**Passage provided**
Content starts

So, I presume this will fail :
 
/usr/openv/volmgr/bin/scsi_command -r /dev/sg/c1tw500143801605d386l1
 
(It should return the inquiry string from the library, eg. IBM xxx changer ...)
 
Now this part in really important:
 
If you run look in /usr/openv/volmgr/bin/driver at the files sg.links and sg.scan.
Each file should have 2 lines that contain the WWN 500143801605d386
The only difference between the two lines (in each file) will be the lun number (0 and 1).
 
If this is the case, then the NBU config should be correct - I'm just playing safe and making this check.
 
I suspect you have a robot fault (as if the sg driver is correct, then this is about the only other possibility).  It is perfectly possible that it appears in cfgadm, but cannot resond to scan/ sgscan.
 
It would be interesting to see what :
 
/usr/openv/volmgr/bin/scsi_command -r /dev/sg/c1tw500143801605d386l1   shows.
 
Even if this file was wrong, providing you do not rebuild the sg driver it shouldn't matter, these two files are only used when sg.install is run.
 
You do not say that the sg.driver has been rebuilt, so I don't think this is the issue,
 
It can be rebuilt, but, this can add complications if it doesn't work properly - and if the root cause of the issue is something else, then you have the danger of an 'now incorret' sg driver which could cause the changer not to appear as well as the other cause - so a right mess that is difficult to sort out, as until the original issue is fixed, the scan / sgscan will never work so you can't confirm the sg driver is correct.
 
Certainly from above, it looks correct, and as I mentioned, you haven't said it has been rebuilt, so there is no reason for it to be wrong, it cannot 'change' on its own.
 
It would be interesting to see what scsi_command above shows.  You could also try it using the path to this robot as shown in tpconfig -d on the robot control host.
 
scsi_command  / scan / sgscan / tpautocof / device wizard all rely on the device responding correctly to scsi commands, there are no 'NetBackup' commands sent - hence why this won;t be a NBU issue (providing the sg driver is correct, and as explained I don't recommend touching this if there is no evidence it has been changed).
 
If the scsi command above doesn't respond (try it against the path for the other libraries to see what kind of output you should get) then there is almost certainly a robot issue.
 
ALso what does this show :
 
1.  Get the robot path from tpconfig -d for this library from the robot control host, we'll call this lib_path
2.
 
echo 'mode' |/usr/openv/volmgr/bin/tldtest -r <lib_path>
 
Example:
 
root@nbmaster00 tmp $ echo 'mode' |tldtest -r /dev/sg2
Opening /dev/sg2
MODE_SENSE complete
Enter tld commands (? returns help information)
First transport addr = 256, Number transport elements = 1
First storage addr = 1024, Number storage elements = 30
First media access port addr = 512, Number media access port elements = 4
First drive addr = 1, Number drive elements = 4
Library does have a barcode reader
MODE_SENSE complete
 
 
Martin

 

mph999
Level 6
Employee Accredited

See my point in my post about rebuilding the sgdriver.

If there is no reason to believe it has changed, and it shouldn't have done, on the 'off-change' that a mistake is made when rebuilding it, it won't work,  Now, if the sg driver wasn't the cause of the problem in the first place, you now have two faults that give the same symptoms.

Content ends

**Parts of the exercise**
a) According to the forum post, when are the files sg.links and sg.scan used?
b) Reproduce everything in the forum post from "Each file should" down to "number (0 and 1).".
Rely solely on the forum post when responding.

**Dataset**
Content starts

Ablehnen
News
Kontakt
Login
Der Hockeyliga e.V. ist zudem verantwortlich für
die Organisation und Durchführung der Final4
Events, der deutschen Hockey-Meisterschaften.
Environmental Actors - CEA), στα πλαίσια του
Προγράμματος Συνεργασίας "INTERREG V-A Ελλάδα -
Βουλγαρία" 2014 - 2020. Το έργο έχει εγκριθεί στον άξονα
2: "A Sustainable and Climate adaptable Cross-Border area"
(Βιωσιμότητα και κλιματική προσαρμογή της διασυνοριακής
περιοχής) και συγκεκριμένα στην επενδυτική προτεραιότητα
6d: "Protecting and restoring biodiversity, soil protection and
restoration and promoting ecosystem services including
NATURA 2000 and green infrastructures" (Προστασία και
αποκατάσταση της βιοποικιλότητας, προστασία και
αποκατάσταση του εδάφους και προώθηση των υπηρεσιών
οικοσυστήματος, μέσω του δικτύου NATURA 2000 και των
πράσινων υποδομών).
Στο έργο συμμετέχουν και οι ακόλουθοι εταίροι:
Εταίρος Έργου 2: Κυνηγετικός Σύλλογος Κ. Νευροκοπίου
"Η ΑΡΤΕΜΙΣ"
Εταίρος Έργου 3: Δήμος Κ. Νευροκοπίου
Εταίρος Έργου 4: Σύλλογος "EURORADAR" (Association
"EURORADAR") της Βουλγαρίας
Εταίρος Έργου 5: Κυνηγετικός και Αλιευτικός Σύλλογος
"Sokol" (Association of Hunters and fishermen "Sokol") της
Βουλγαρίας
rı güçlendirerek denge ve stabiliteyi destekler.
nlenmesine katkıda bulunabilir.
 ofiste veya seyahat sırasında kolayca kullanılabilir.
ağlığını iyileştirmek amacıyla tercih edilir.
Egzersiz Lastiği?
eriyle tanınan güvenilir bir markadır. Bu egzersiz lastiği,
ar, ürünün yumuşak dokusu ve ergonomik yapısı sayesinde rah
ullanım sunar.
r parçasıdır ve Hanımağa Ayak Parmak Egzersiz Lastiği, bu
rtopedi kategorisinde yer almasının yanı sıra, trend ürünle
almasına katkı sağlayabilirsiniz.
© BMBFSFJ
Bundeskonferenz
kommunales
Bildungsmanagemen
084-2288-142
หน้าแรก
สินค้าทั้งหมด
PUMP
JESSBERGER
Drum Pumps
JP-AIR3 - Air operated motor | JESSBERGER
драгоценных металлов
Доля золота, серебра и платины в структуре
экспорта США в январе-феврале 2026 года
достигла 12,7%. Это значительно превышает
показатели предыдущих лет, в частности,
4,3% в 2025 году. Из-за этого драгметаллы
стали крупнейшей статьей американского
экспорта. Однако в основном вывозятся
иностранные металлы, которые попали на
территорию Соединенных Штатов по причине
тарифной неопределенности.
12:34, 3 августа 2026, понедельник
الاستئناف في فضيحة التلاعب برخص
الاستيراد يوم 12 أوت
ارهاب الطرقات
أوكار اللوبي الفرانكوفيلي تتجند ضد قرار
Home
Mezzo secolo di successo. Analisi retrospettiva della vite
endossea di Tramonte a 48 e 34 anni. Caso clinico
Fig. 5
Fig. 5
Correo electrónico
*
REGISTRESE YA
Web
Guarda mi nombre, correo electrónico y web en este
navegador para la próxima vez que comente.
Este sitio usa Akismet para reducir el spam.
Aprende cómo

Content ends

**Expected responses**
a) They are used only when sg.install is run.

b)
Each file should have 2 lines that contain the WWN 500143801605d386
The only difference between the two lines (in each file) will be the lun number (0 and 1).